**Apply what you read:**
1. What word count does the writing-up guide give for the abstract?
2. Rewrite the entries from their first line through the line with "Uygulamayı İndir", replacing "5 gün" with "7 gün" and keeping everything else unchanged; leave the pictures out of your answer.

**Passage for review:**

▽

Writing Up¶

Writing the thesis is, for most students, the hardest part of the project. It is harder than the calculations. It is harder than the literature search. It is harder than the analysis. And it must be done in less time than any of them.

We have a strong opinion on this: writing badly is not a personality trait, it is a skill deficit, and the skill is learnable. This section is the curriculum.

The standard scientific manuscript structure¶

The conventional structure of a scientific paper, and by extension a thesis chapter, is:

Abstract: one paragraph; what you did, what you found, what it means.
Introduction: the problem, why it matters, what is known, what you will add.
Methods: what you did, in enough detail to reproduce.
Results: what you found, with figures and tables.
Discussion: what the results mean, in context.
Conclusion: brief summary, future directions.

A thesis adds:

Literature review: an extended introduction or a separate chapter, depending on length conventions in your department.
Appendix: convergence plots, code listings, supplementary data.
Bibliography: full reference list.

The order matters. Each section serves a specific role and should not duplicate others. Concretely: the abstract is not a teaser; the introduction is not a literature review; the discussion is not a re-statement of results.

We will walk through each section with a focus on the choices that matter.

Abstract¶

The abstract is the most-read part of your thesis. The examiner reads it before the rest, and many readers will read only the abstract. It must stand alone.

A four-sentence skeleton:

The problem and why it matters. ("Predicting defect formation energies in alloys is essential for steel design, but few systematic studies exist for chromium in austenitic iron.")
What you did. ("We computed the formation energy of Cr substitutional defects in \(\gamma\)-Fe over a range of compositions and pressures using PBE-DFT with 128-atom supercells.")
What you found. ("The formation energy decreases monotonically with pressure, with a slope of \(-0.04\) eV/GPa, and shows a non-monotonic composition dependence reflecting magnetic frustration around \(x_\mathrm{Cr} = 0.2\).")
What it means. ("This identifies the composition regime in which defect concentration is suppressed under high pressure, with implications for processing of stainless steels for extreme environments.")

Keep it to 150-250 words. No citations. No equations unless absolutely unavoidable. No jargon that an examiner outside your sub-specialty cannot parse.

Introduction¶

The introduction has one job: by the end of it, the reader should understand what question you are answering and why.

A reliable structure:

Paragraph 1: the broad context. ("Stainless steels are used in...")
Paragraph 2: the specific scientific gap. ("However, the role of pressure on defect chemistry in these alloys has been studied only...")
Paragraph 3: how others have approached related questions. ("Recent DFT work on pure iron found...")
Paragraph 4: your specific question and approach. ("In this work we extend these calculations to...")

△

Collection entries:
▽

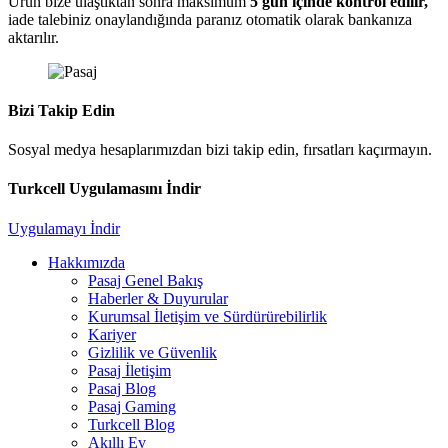
Ürün bize ulaştıktan sonra maksimum
5 gün içinde kontrol edilir,
iade talebiniz onaylandığında paranız otomatik olarak bankanıza
aktarılır.
Bizi Takip Edin
Sosyal medya hesaplarımızdan bizi takip edin, fırsatları kaçırmayın.
Turkcell Uygulamasını İndir
Uygulamayı İndir
Hakkımızda
Pasaj Genel Bakış
Haberler & Duyurular
Kurumsal İletişim ve Sürdürürebilirlik
Kariyer
Gizlilik ve Güvenlik
Pasaj İletişim
Pasaj Blog
Pasaj Gaming
Turkcell Blog
Akıllı Ev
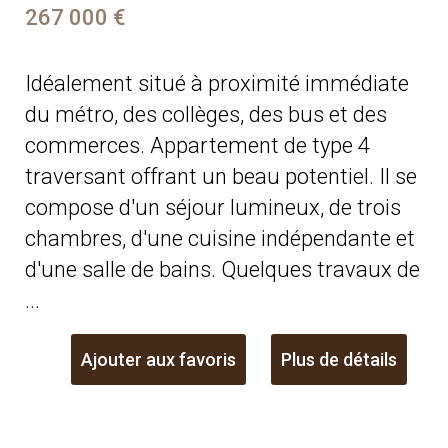
267 000 €
Idéalement situé à proximité immédiate
du métro, des collèges, des bus et des
commerces. Appartement de type 4
traversant offrant un beau potentiel. Il se
compose d'un séjour lumineux, de trois
chambres, d'une cuisine indépendante et
d'une salle de bains. Quelques travaux de
...
Ajouter aux favoris
Plus de détails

△

**Answers given:**
1. 150-250 words.

2.
Ürün bize ulaştıktan sonra maksimum
7 gün içinde kontrol edilir,
iade talebiniz onaylandığında paranız otomatik olarak bankanıza
aktarılır.
Bizi Takip Edin
Sosyal medya hesaplarımızdan bizi takip edin, fırsatları kaçırmayın.
Turkcell Uygulamasını İndir
Uygulamayı İndir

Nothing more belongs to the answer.